Risk Management For Social Housing Property Services – How to Get it Right

Risk is one of the most difficult things to manage in any organisation. By definition you are dealing with events and circumstances that are not completely predictable. And yet robust risk management for social housing property services is essential.

Grenfell has rightly focused attention on physical safety risks. But this is just one aspect. There are commercial, reputational, data security and operational risks that could interrupt the delivery of crucial repair services that need to be controlled.

Beyond Regulations

The response when things go wrong is often more regulation. Is that always the answer? Do incidents and failures happen because there aren’t enough regulations – or because there wasn’t a structured process to identify, analyse and control risks?

If you take data security as an example, we have GDPR and a host of other regulations. There’s also a regulator with powers to levy substantial fines. But data breaches still happen. Legislation can only deal with what happens after the event.

Agreed Priorities

In a property services partnership the first stage of risk management is to agree an overarching approach with our customer. This would set out the purpose and priorities for risk management. It could, for example, specify that 100% safety compliance and continuation of services to vulnerable residents are the top priorities.

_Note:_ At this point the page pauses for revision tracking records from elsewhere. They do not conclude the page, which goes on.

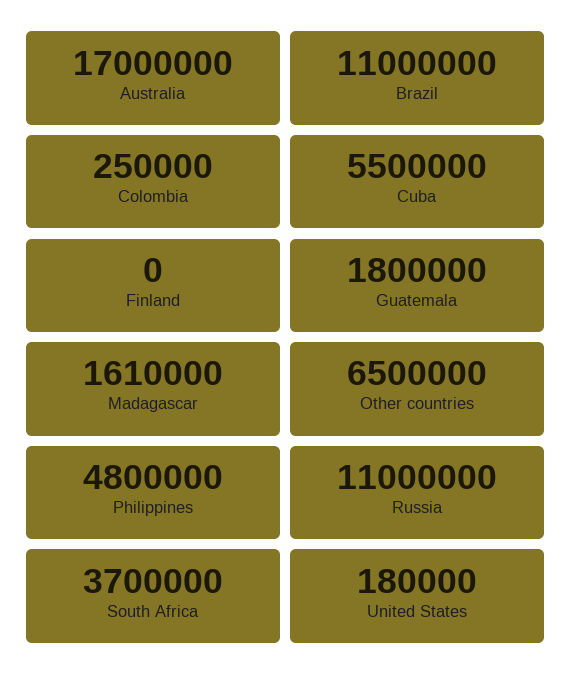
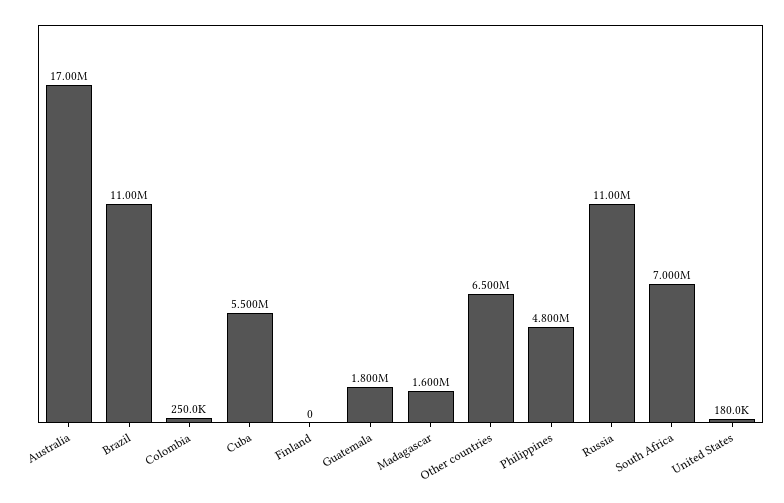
Madagascar: 1610000 -> 1600000
South Africa: 3700000 -> 7000000

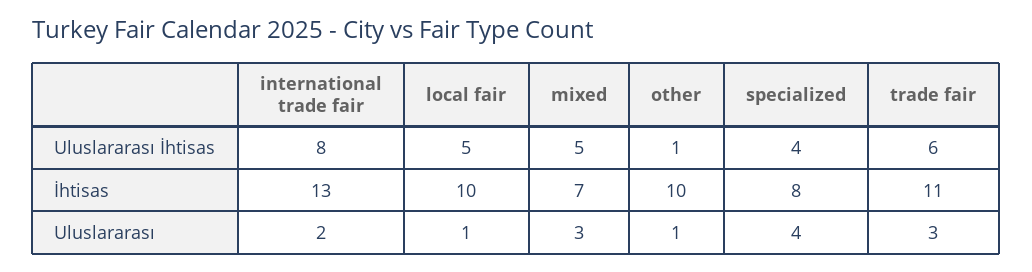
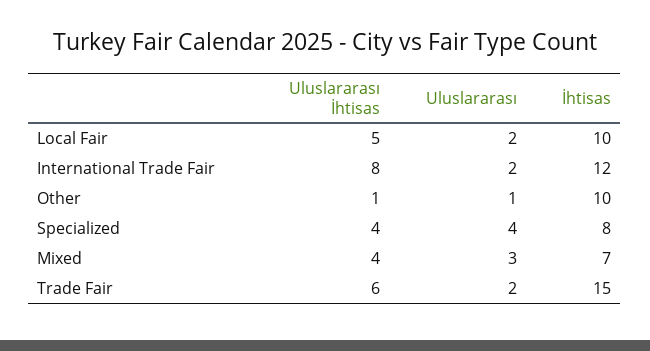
mixed, Uluslararası İhtisas: 5 -> 4
international trade fair, İhtisas: 13 -> 12
trade fair, İhtisas: 11 -> 15
local fair, Uluslararası: 1 -> 2
trade fair, Uluslararası: 3 -> 2

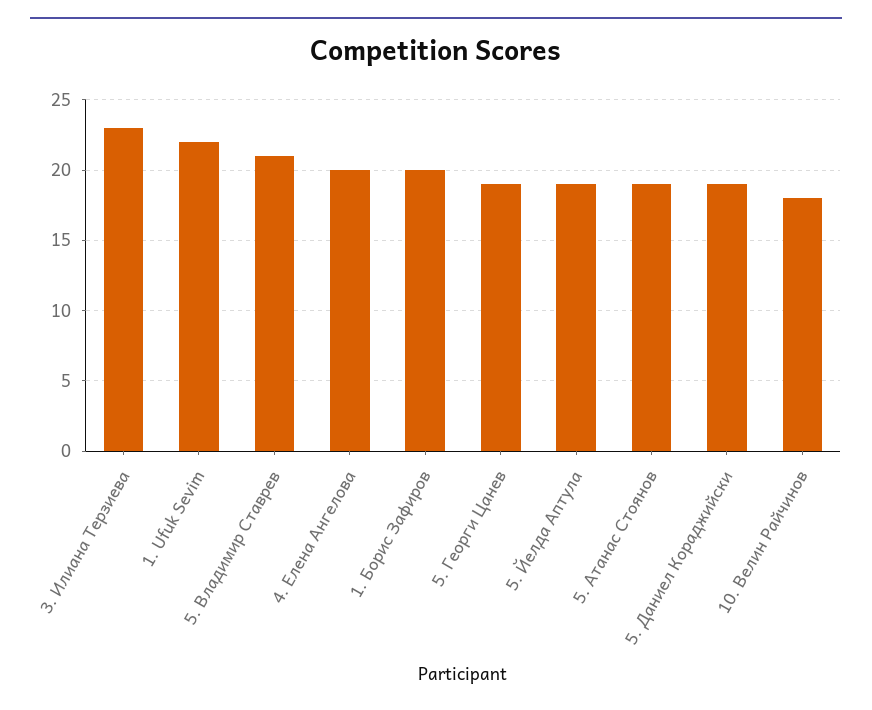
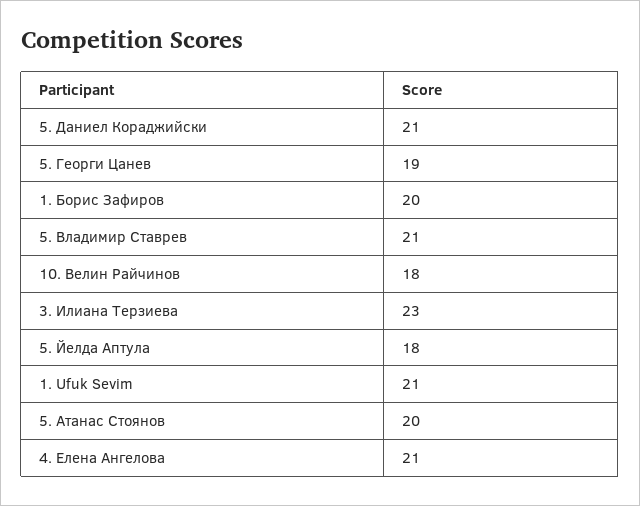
1. Ufuk Sevim: 22 -> 21
4. Елена Ангелова: 20 -> 21
5. Йелда Аптула: 19 -> 18
5. Атанас Стоянов: 19 -> 20
5. Даниел Кораджийски: 19 -> 21

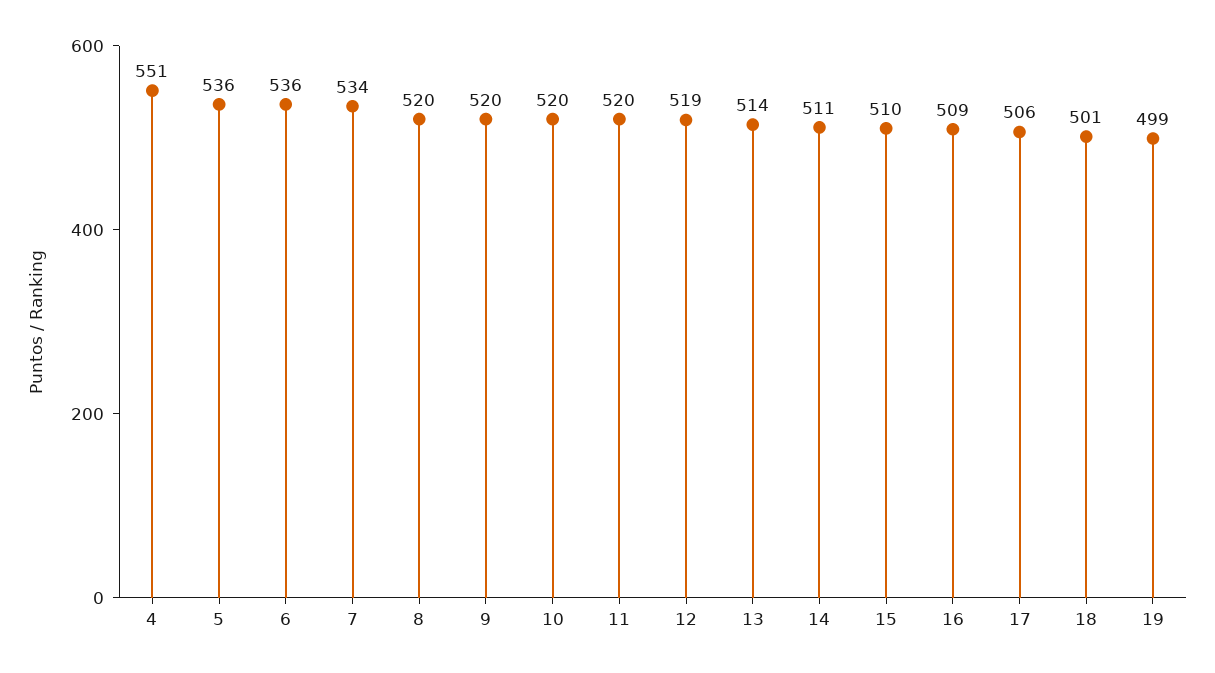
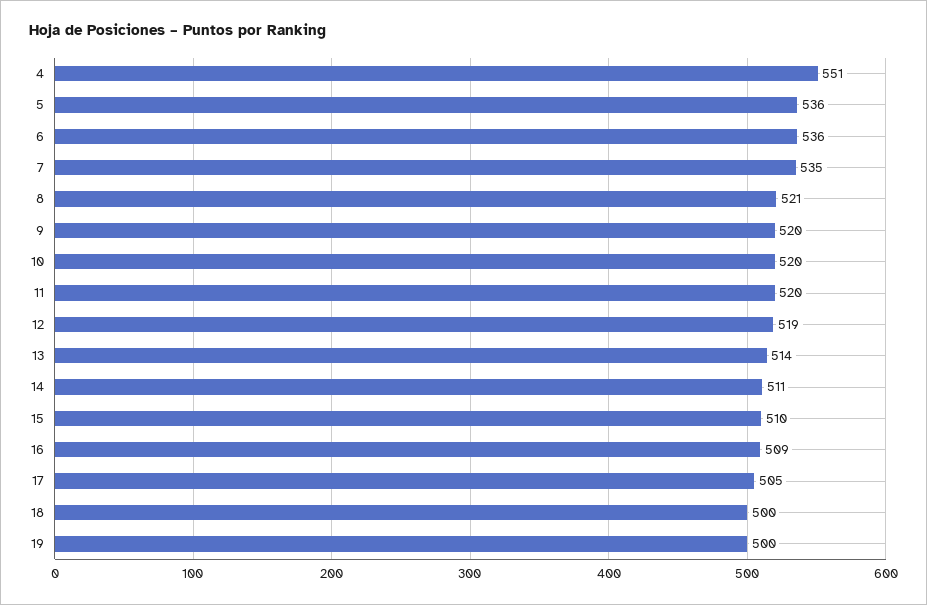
7: 534 -> 535
8: 520 -> 521
17: 506 -> 505
18: 501 -> 500
19: 499 -> 500

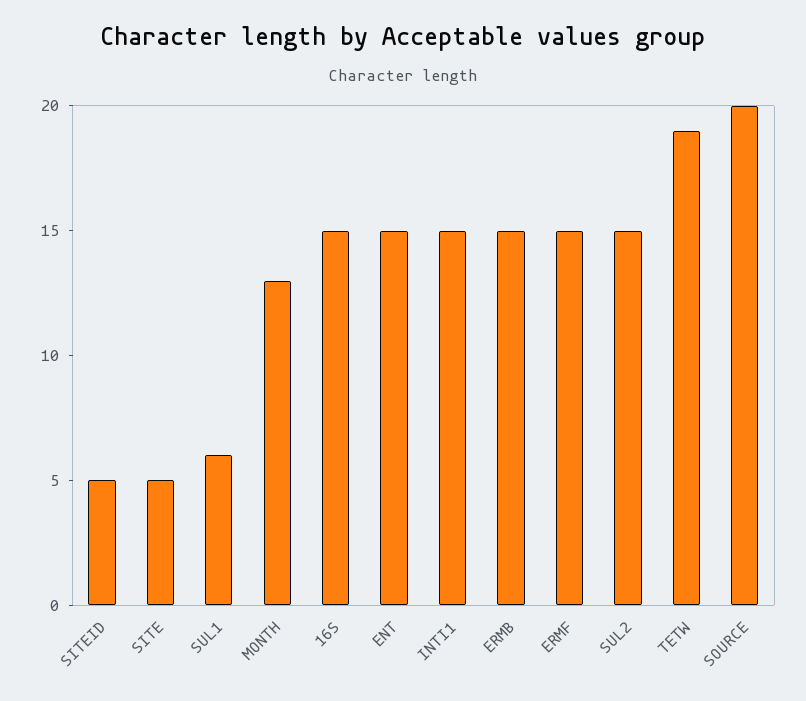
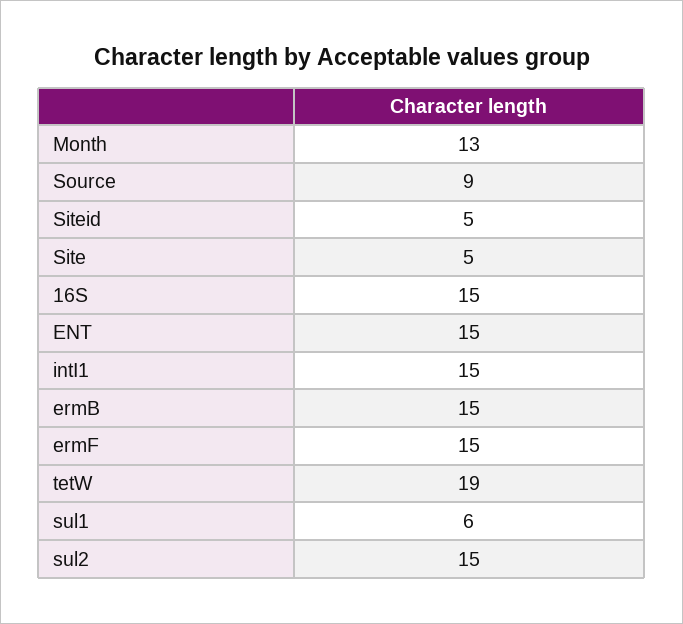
SOURCE: 20 -> 9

This provides context for risk analysis and any planned mitigations. It also helps to determine the scope of risks that need to be included in the risk register.

Scoping of risks is a bigger task than many people realise. It involves being open minded about what could affect our ability to deliver property services and canvassing for input as widely as possible. A variety of methods come into play including flow charts, SWOT analysis, brainstorming, stakeholder interviews and more.

This type of exercise soon underlines the fact that effective risk management has to be cascaded throughout supply chains. It also leads to smarter KPIs and data collection that can provide early warnings if things start to go wrong.

Dynamic Risk Management

At the start of 2019 most organisations would have had a flu epidemic in their risk register. Nobody envisaged anything on the scale of Covid. Similarly, risks ebb and flow in terms of their likelihood and potential severity. Systematic and regular reviews keep mitigations in step with events and probabilities.

Brexit continues to be an example of why dynamic risk management is so important. From 2016 onwards we had to analyse different possible Brexit models and their potential implications. Even today we are still scrutinising how labour and material costs and shortages could affect our ability to deliver services.

Technology and Risk Management

Technology is both a benefit and a potential source of further risks. Secure and encrypted cloud technologies mean that business continuity isn’t dependent on the physical security of a building or server.

We proved during the pandemic we can continue working and even mobilise a new contract without people having to meet in person. But without controls and mitigation it also opens new potential access points and vulnerabilities.

Learning Lessons

Finally, because we can’t know and predict everything, we have to be in a constant state of learning. How many major problems could have been avoided if people were paying attention and feeding experiences back into the risk management cycle?